Weekend recap

Movies & anime from the weekend, with thoughts:

The New God (Atarashii Kamisama)

I didn’t know anything about this – apart from the title, and that it had English subtitles – when I checked it out from the school library, so I didn’t realize that I was checking out a documentary about the lead singer in a Japanese right-wing punk band.  It was actually a little uncomfortable to watch at first; she does things like fly to North Korea to meet with the yodogo hijackers, attends right-wing group meetings to talk philosophy and stands around Yasukuni shrine yelling anti-American slogans through an amplifier.

Then I realized that these right-wing group meetings tended to have, oh, twenty people in them, max, and that she kept complaining that clubs her band performed in would kick them out, so I’m not too worried now about running into any massive anti-US sentiment when I visit.  🙂

After that, watched The Cockpit, which was recommended during this week’s literature class.  I’d never seen it before, even though it came out in the US on VHS back in the early 90s when there wasn’t that much else to watch.  It was an Urban Vision release, though, and as a late arrival to the anime industry they didn’t have a lot of good licenses.  I’m using that as my excuse for never renting it.  Anyway, it was pretty good.  It wasn’t something I would have thought would ever have been licensed for the US, and it’s a little weird seeing Matsumoto character designs in Serious Dramatic Settings.

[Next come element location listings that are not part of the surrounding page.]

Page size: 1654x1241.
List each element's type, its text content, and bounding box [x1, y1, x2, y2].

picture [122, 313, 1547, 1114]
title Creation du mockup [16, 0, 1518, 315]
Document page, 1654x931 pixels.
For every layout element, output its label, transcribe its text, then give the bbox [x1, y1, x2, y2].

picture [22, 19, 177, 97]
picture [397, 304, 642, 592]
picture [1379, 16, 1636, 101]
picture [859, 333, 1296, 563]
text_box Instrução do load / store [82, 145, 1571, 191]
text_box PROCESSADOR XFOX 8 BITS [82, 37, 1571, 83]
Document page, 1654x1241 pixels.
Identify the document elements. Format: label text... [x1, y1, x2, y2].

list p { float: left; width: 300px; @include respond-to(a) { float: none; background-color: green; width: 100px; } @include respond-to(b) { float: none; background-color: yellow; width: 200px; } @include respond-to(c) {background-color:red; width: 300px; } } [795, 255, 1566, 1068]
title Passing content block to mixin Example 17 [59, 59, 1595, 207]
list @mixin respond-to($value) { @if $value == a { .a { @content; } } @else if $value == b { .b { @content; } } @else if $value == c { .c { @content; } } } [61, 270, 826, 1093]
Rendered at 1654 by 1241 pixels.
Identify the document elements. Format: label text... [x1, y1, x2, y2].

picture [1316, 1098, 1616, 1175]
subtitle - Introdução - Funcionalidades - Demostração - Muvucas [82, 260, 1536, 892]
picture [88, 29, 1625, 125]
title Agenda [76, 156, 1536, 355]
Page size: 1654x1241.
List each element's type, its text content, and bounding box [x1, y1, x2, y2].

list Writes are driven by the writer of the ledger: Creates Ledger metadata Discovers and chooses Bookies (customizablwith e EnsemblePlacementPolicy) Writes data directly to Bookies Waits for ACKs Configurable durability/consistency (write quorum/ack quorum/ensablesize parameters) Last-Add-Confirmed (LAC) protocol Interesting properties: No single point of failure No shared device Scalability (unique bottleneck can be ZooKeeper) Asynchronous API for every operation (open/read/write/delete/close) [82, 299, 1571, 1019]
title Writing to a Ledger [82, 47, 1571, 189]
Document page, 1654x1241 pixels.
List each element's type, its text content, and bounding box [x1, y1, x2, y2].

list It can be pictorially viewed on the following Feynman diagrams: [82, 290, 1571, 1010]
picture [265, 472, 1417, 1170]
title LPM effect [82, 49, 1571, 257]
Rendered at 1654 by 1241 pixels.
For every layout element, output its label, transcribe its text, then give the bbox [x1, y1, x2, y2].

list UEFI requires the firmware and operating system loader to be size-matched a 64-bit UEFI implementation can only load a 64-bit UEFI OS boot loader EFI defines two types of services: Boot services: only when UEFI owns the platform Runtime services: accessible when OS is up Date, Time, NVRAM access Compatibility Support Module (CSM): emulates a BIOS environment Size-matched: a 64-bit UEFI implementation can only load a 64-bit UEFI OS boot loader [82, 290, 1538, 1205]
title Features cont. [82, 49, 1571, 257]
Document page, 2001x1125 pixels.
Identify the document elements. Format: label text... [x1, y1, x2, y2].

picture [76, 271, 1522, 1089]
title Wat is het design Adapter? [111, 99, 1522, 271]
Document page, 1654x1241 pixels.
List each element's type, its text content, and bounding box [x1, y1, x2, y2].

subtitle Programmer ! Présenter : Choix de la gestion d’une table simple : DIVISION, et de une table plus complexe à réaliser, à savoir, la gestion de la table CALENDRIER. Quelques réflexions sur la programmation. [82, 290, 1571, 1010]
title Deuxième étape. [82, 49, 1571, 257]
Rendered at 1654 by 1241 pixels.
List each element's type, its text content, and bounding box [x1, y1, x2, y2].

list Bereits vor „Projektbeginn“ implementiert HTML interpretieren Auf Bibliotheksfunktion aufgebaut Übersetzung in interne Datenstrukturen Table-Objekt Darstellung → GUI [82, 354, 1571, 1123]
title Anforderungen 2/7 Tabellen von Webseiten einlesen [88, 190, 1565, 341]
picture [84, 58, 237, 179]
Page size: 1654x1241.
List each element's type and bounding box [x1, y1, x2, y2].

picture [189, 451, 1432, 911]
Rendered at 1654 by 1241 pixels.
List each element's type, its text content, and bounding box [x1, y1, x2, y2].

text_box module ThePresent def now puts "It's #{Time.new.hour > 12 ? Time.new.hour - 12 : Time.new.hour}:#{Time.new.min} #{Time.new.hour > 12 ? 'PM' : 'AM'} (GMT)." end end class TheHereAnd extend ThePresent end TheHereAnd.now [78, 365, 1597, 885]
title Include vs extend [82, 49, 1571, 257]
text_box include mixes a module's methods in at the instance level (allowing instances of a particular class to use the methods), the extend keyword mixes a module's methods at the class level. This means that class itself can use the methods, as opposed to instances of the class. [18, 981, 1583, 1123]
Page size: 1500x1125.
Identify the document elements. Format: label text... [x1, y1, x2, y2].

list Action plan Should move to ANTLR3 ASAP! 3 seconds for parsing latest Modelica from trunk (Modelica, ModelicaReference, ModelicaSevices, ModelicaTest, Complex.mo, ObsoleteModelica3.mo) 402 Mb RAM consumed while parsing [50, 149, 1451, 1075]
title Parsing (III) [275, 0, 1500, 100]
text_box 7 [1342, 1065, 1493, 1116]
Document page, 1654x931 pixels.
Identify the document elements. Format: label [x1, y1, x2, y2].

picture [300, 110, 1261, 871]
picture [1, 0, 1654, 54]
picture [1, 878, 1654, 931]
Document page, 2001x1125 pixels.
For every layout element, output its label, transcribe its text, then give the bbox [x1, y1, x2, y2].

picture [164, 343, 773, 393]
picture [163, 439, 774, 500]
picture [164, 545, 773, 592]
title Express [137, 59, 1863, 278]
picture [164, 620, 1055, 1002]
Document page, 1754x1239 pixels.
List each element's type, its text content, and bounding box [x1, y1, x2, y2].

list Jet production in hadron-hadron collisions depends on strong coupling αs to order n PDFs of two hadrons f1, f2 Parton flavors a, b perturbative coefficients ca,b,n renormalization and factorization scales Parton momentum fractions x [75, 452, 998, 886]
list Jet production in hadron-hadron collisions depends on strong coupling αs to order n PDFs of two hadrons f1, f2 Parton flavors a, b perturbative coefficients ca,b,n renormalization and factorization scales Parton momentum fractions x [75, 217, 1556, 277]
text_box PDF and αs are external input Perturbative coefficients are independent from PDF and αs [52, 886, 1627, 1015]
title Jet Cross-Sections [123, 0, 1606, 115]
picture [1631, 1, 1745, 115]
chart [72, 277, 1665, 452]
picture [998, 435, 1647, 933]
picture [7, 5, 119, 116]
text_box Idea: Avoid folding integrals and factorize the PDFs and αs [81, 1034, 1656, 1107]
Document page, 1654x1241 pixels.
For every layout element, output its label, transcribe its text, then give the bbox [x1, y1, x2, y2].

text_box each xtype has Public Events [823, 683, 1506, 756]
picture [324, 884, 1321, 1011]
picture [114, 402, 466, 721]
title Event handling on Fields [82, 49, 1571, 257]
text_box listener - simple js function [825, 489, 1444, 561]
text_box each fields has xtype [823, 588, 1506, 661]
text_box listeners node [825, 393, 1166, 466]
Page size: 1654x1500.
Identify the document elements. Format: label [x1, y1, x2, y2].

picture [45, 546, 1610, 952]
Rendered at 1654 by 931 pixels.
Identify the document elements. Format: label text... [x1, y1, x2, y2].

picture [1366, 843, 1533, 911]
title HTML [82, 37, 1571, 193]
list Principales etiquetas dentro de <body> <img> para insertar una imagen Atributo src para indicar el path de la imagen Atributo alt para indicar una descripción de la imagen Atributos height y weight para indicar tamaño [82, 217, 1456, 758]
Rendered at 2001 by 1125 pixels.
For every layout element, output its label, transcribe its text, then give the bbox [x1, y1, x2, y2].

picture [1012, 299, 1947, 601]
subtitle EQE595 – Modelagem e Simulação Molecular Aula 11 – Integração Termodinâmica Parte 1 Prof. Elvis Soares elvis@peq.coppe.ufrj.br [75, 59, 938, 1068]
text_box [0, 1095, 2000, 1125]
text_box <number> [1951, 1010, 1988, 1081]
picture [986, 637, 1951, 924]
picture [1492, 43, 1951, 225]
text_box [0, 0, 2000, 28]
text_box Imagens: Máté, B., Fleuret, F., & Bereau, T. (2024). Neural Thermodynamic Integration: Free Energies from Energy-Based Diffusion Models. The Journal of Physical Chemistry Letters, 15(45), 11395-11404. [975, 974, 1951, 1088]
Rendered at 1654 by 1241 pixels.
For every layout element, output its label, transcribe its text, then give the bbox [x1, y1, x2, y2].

The fansub I found was, well, not the greatest, but it did teach me the mplayer hotkeys you can use to adjust subtitle timing on the fly, so it had that going for it.

Finished up the weekend with 2LDK, which I’ve heard described as a Japanese version of “Single White Female“, a film which I’ve never seen.

If Single White Female is half as good, I should probably check it out.

The basic setup for 2LDK is this: Take two women who are competing for the same acting role, make them live in the same apartment.  Oh, one’s a city girl with no sense of personal boundaries and the other is a frighteningly precise everything-in-its-place person from the countryside.  Watch them as they get on each others nerves, which eventually devolves into them trying to kill one another with anything that comes to hand.

I’m not entirely sure a chainsaw is part of the home furnishings in your average Japanese 2LDK, but that’s my only real quibble with the film.

Edit:  Adding a couple of films here because they don’t warrant a full post.

I’ve read a couple of short stories by Edogawa Rampo recently – “The Human Chair” and “Hell of Mirrors” and both were quite good, so I looked up “The Blind Beast” which was based on a Rampo story and “The Mystery of Rampo”, which is, well, a mystery movie that stars Rampo.

“The Blind Beast” is, well, it was actually a fairly good thriller, but it’s the third-most-disturbing movie I’ve ever seen.

“The Mystery of Rampo” has an excellent opening sequence that reminded me of a Roald Dahl story, followed by 90 minutes of me trying to follow the plot and occasionally fight the weight of my own eyelids.  The premise is that Rampo is writing a mystery novel, only he can’t release it due to Showa-era censorship, and then the events from the novel start happening in real life as he writes them, so you get this quick back and forth between the bits that are happening in Rampo’s life and the bits that are only happening in his book, only they’re also happening outside of his book and, well, it is actually probably quite a good film but it’s not the sort of thing I should have tried watching when I was a little sleepy.